Work instructions:
Every entry below is to be retyped exactly as it appears.
Start of Block
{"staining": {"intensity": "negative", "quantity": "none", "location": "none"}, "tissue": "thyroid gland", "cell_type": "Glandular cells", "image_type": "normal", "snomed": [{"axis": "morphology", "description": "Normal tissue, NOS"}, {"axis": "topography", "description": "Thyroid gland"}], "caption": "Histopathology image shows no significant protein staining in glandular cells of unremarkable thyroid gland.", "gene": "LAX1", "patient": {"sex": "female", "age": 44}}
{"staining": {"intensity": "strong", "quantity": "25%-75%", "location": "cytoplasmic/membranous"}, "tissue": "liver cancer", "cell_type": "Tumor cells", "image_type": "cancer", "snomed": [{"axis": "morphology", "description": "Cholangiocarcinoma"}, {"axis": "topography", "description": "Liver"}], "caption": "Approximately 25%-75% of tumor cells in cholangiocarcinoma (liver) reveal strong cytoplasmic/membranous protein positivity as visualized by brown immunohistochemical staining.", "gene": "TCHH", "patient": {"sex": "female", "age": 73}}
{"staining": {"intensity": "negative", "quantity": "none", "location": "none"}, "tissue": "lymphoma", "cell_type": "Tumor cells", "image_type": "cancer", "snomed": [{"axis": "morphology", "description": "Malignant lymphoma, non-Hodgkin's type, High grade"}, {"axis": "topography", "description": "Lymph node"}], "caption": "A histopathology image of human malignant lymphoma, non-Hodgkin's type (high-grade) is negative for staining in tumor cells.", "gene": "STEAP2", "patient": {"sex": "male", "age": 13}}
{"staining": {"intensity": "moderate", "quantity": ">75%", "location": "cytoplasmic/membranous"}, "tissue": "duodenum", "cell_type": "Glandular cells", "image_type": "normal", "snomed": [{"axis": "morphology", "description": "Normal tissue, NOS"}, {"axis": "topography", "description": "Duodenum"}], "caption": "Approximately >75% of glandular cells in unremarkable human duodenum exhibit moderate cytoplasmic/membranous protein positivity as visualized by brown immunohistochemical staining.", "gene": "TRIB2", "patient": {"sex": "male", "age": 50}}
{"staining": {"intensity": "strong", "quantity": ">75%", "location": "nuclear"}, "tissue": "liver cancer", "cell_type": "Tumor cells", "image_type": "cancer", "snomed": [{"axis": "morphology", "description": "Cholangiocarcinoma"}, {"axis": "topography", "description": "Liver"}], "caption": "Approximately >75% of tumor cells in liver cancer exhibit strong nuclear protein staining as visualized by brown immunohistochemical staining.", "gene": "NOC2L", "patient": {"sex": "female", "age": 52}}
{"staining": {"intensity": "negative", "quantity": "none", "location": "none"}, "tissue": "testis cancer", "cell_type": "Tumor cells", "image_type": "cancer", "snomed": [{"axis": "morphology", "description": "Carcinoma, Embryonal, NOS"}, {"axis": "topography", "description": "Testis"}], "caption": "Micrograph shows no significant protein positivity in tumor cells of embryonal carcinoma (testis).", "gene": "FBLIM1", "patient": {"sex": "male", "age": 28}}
End of Block
Output for this task:
{"staining": {"intensity": "negative", "quantity": "none", "location": "none"}, "tissue": "thyroid gland", "cell_type": "Glandular cells", "image_type": "normal", "snomed": [{"axis": "morphology", "description": "Normal tissue, NOS"}, {"axis": "topography", "description": "Thyroid gland"}], "caption": "Histopathology image shows no significant protein staining in glandular cells of unremarkable thyroid gland.", "gene": "LAX1", "patient": {"sex": "female", "age": 44}}
{"staining": {"intensity": "strong", "quantity": "25%-75%", "location": "cytoplasmic/membranous"}, "tissue": "liver cancer", "cell_type": "Tumor cells", "image_type": "cancer", "snomed": [{"axis": "morphology", "description": "Cholangiocarcinoma"}, {"axis": "topography", "description": "Liver"}], "caption": "Approximately 25%-75% of tumor cells in cholangiocarcinoma (liver) reveal strong cytoplasmic/membranous protein positivity as visualized by brown immunohistochemical staining.", "gene": "TCHH", "patient": {"sex": "female", "age": 73}}
{"staining": {"intensity": "negative", "quantity": "none", "location": "none"}, "tissue": "lymphoma", "cell_type": "Tumor cells", "image_type": "cancer", "snomed": [{"axis": "morphology", "description": "Malignant lymphoma, non-Hodgkin's type, High grade"}, {"axis": "topography", "description": "Lymph node"}], "caption": "A histopathology image of human malignant lymphoma, non-Hodgkin's type (high-grade) is negative for staining in tumor cells.", "gene": "STEAP2", "patient": {"sex": "male", "age": 13}}
{"staining": {"intensity": "moderate", "quantity": ">75%", "location": "cytoplasmic/membranous"}, "tissue": "duodenum", "cell_type": "Glandular cells", "image_type": "normal", "snomed": [{"axis": "morphology", "description": "Normal tissue, NOS"}, {"axis": "topography", "description": "Duodenum"}], "caption": "Approximately >75% of glandular cells in unremarkable human duodenum exhibit moderate cytoplasmic/membranous protein positivity as visualized by brown immunohistochemical staining.", "gene": "TRIB2", "patient": {"sex": "male", "age": 50}}
{"staining": {"intensity": "strong", "quantity": ">75%", "location": "nuclear"}, "tissue": "liver cancer", "cell_type": "Tumor cells", "image_type": "cancer", "snomed": [{"axis": "morphology", "description": "Cholangiocarcinoma"}, {"axis": "topography", "description": "Liver"}], "caption": "Approximately >75% of tumor cells in liver cancer exhibit strong nuclear protein staining as visualized by brown immunohistochemical staining.", "gene": "NOC2L", "patient": {"sex": "female", "age": 52}}
{"staining": {"intensity": "negative", "quantity": "none", "location": "none"}, "tissue": "testis cancer", "cell_type": "Tumor cells", "image_type": "cancer", "snomed": [{"axis": "morphology", "description": "Carcinoma, Embryonal, NOS"}, {"axis": "topography", "description": "Testis"}], "caption": "Micrograph shows no significant protein positivity in tumor cells of embryonal carcinoma (testis).", "gene": "FBLIM1", "patient": {"sex": "male", "age": 28}}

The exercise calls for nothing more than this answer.